Sunday morning was less eventful for DCP than Saturday had been. Kel and Nicole spent the day in the office working on photo ID and other data processing. At 1500, Nicole set off on the boat with Captain Al and his two guests. This time, the pair wanted to stop at “Bimini Road”, or the road to Atlantis, for some snorkeling. They loved the spot as much as they did “Three Sisters” on Saturday. After enjoying the sights for a bit, they climbed back on the boat.
Given the amazing and unbeatable dolphin encounter we had the day before, Captain Al decided that we should head towards another, less-visited snorkeling spot instead of spending the entire day searching for dolphins. This unique spot is part of our regular searching trajectory anyway so we could be on the look out and stop if we found a group of dolphins, but if we did not find any at least we would see some other cool creatures. Just as we were making our way in that direction, one of the guests spotted dolphins at 10 o’clock! It turned out to be a group of at least 30 Atlantic spotted dolphins including Romeo (#10), Swoosh (#36), Cerra (#38), Leslie (#80), Stefran (#82), un-named #102 and lots of calves! We observed these dolphins for almost an hour from the boat, taking surface photos and watching them play and leap around. They were being quite social at the surface! We even saw some dolphins playing with orange leaves that had drifted into the open water from North Bimini.

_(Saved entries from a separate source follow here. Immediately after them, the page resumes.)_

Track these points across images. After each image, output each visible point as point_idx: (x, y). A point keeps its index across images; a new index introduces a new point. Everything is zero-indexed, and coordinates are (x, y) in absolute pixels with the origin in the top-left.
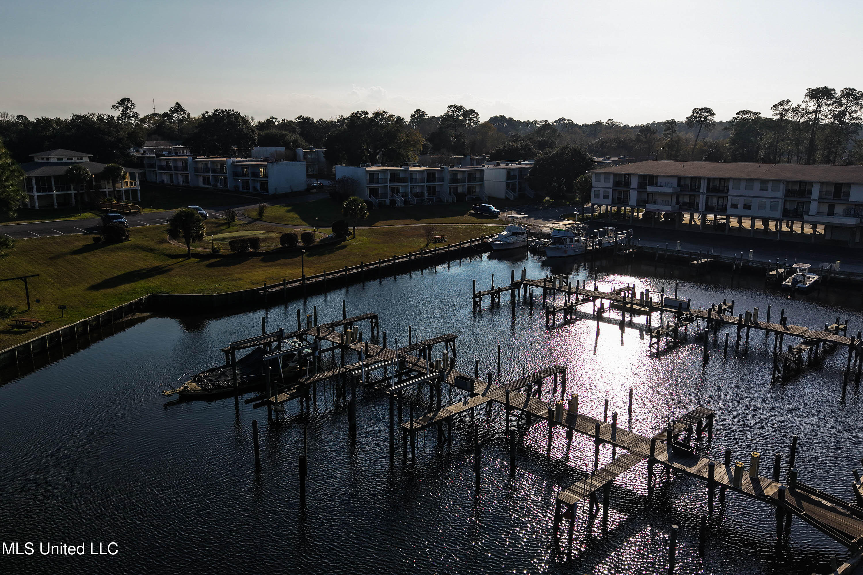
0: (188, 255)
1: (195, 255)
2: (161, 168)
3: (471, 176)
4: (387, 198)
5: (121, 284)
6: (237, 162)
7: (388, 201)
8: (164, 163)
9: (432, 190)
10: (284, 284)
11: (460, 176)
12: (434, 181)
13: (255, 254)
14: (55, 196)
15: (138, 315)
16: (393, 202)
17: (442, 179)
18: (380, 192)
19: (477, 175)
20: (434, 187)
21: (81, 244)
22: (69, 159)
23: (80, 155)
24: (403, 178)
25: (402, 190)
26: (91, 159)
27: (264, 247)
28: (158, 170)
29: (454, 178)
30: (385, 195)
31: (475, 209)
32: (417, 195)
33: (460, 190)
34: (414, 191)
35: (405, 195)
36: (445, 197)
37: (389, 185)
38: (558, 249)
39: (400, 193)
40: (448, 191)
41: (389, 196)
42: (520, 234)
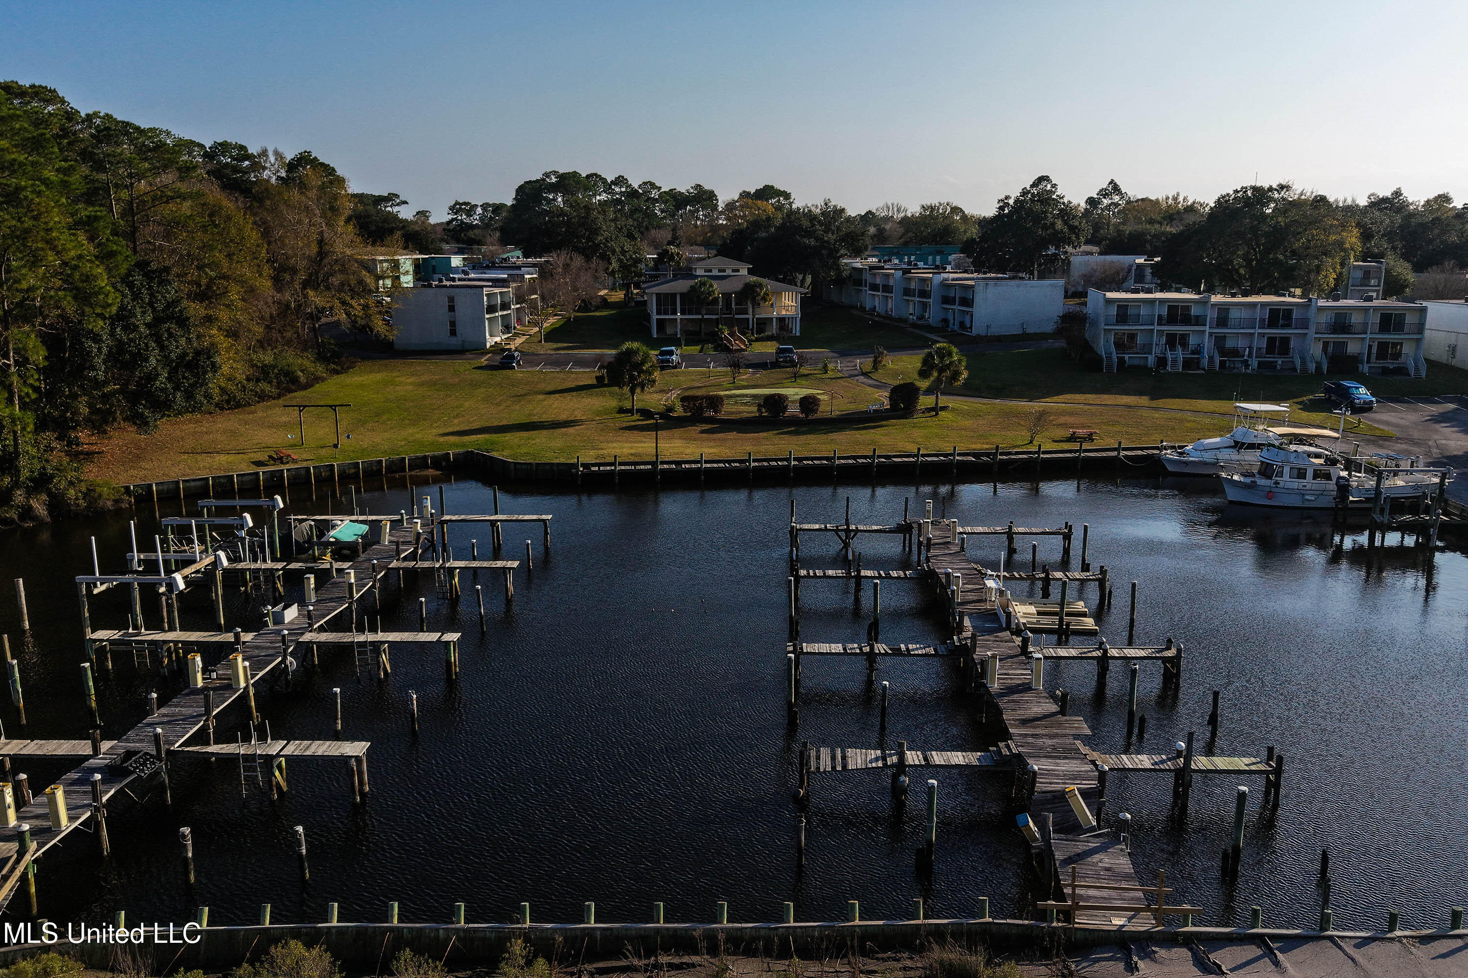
2: (874, 287)
3: (1391, 323)
4: (1151, 353)
6: (953, 280)
7: (1151, 360)
8: (878, 281)
9: (1278, 346)
11: (1356, 319)
14: (679, 321)
16: (1162, 361)
17: (1304, 323)
18: (1139, 340)
19: (1410, 322)
20: (1285, 341)
22: (720, 271)
23: (736, 264)
24: (1197, 317)
25: (1193, 341)
26: (750, 272)
28: (870, 290)
29: (1339, 323)
30: (1147, 348)
31: (1328, 390)
32: (1235, 353)
33: (1353, 348)
34: (1230, 344)
35: (1198, 351)
36: (1303, 362)
37: (1156, 327)
38: (1252, 486)
39: (1184, 344)
40: (1316, 350)
41: (1156, 351)
42: (1252, 446)
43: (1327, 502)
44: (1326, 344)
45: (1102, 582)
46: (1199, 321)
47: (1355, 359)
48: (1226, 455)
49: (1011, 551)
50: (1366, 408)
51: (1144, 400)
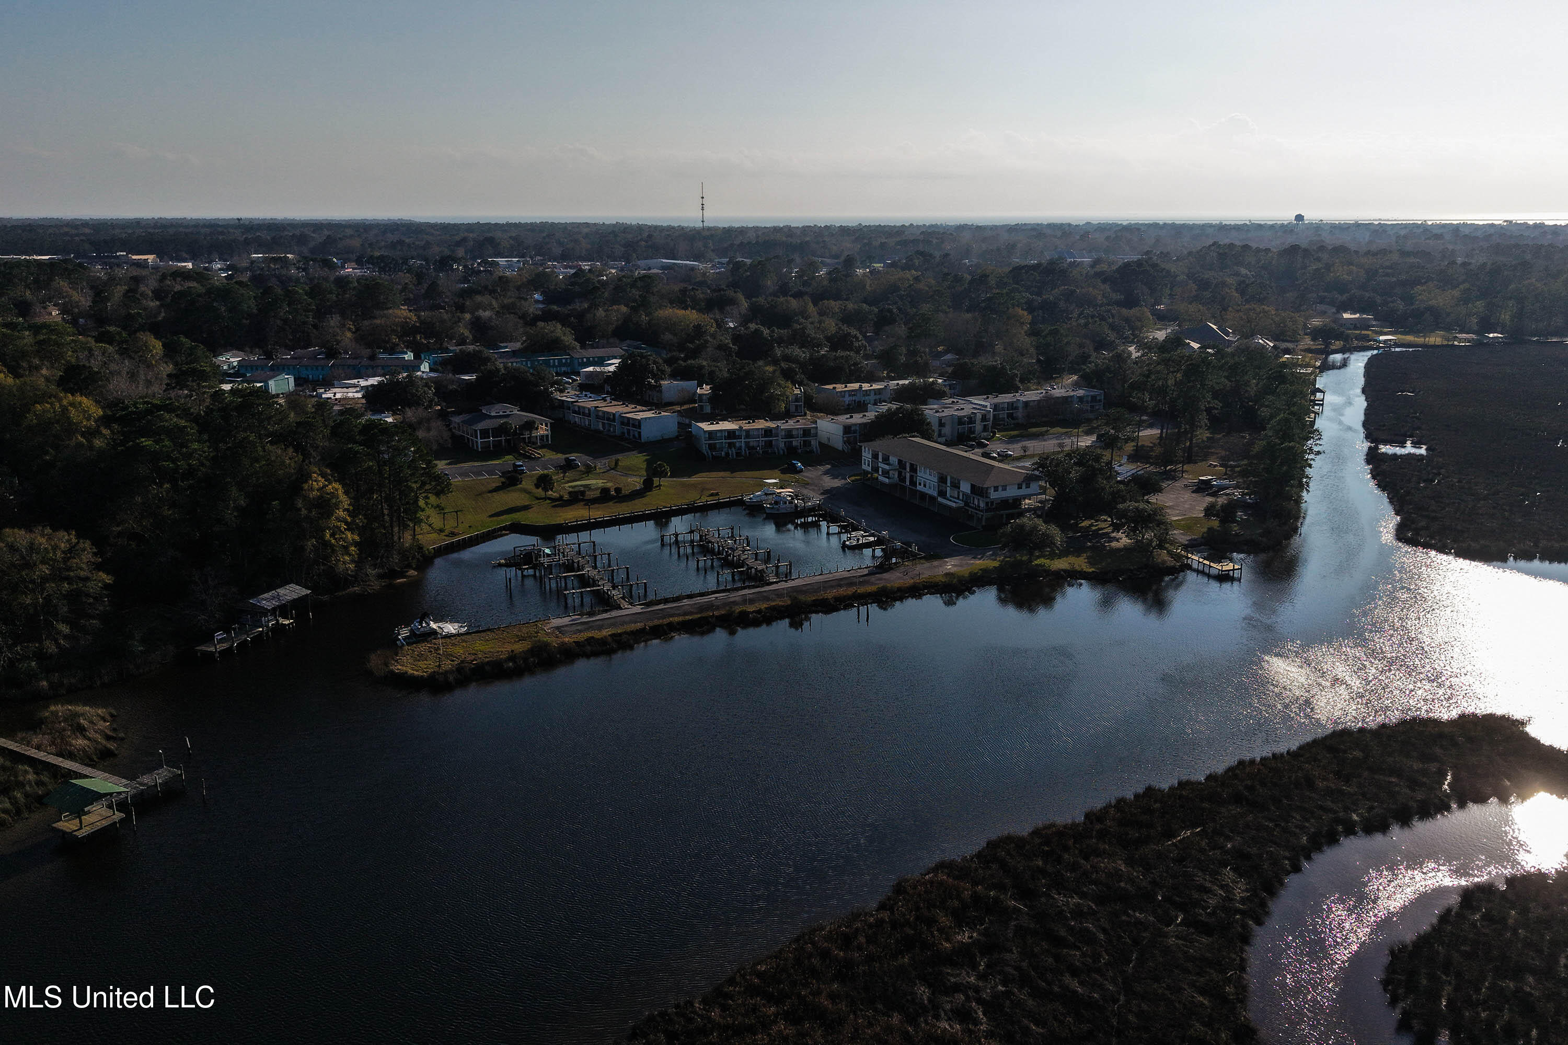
0: (545, 499)
1: (549, 499)
3: (806, 432)
4: (724, 452)
5: (503, 515)
6: (624, 413)
7: (724, 456)
9: (768, 446)
10: (577, 521)
11: (794, 433)
12: (771, 436)
13: (583, 500)
14: (491, 443)
15: (504, 532)
16: (727, 454)
17: (777, 435)
18: (719, 448)
19: (813, 431)
21: (494, 485)
22: (503, 412)
23: (511, 408)
25: (737, 445)
26: (519, 410)
27: (590, 495)
29: (789, 434)
30: (722, 451)
31: (788, 464)
32: (753, 448)
33: (794, 444)
34: (751, 444)
35: (740, 448)
36: (778, 450)
37: (724, 441)
38: (773, 508)
39: (735, 447)
40: (782, 445)
41: (725, 450)
42: (770, 494)
43: (793, 510)
44: (785, 442)
45: (747, 539)
46: (739, 437)
47: (796, 448)
48: (764, 497)
49: (719, 534)
50: (801, 471)
51: (727, 474)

At this point, we decided to try some underwater observations. When we entered the water we saw a group of about 15 dolphins and Nicole noticed that Buster (#04), Inka (#93) and Noodle (#94) were also present, as well as at least one White Sand Ridge male. This encounter lasted about 10 minutes before the dolphins swam out of sight. Back on the boat we thought we were going to take a break and observe from the surface for a while. Captain Al surprised us by suggesting we jump right back in, even though the dolphins might swim away again. And it’s a good thing we did! Back underwater we saw a group of about 15 once more. Shortly after we got in, most of these dolphins swam away. Inka (#93) and a young juvenile male stuck around, though, and swam with us for almost 30 minutes! This was another incredible encounter, but amazing for different reasons than the one on Saturday. This time, these two dolphins were as interested in us as we were in them. The young male seemed fascinated by making one of the guests spin in circles. And Inka seemed to find it interesting that Nicole would follow her to the seafloor when she dove down to rub her flukes in the sand. They both seemed to enjoy swimming circles around us as we free dove and then came back up for air.
After this amazing experience, we climbed back on the boat only to find a giant rainbow arching over North Bimini. What could be more magical? The only downside, however, was that the rainbow meant rain, which began to fall shortly after we had started on our way home. We raced home to try to avoid the large squall but were still pelted by raindrops. We never stopped smiling, though, after the most incredible dolphin encounters over the past two days.
DCP is sad to see this tourist pair go but we are extremely grateful that they let us share these experiences with them. And as always, we are thankful to Bimini Adventures for including us during their dolphin excursions. DCP researchers will have a break from boat trips for a while but we look forward to sharing them with all of you later in the summer!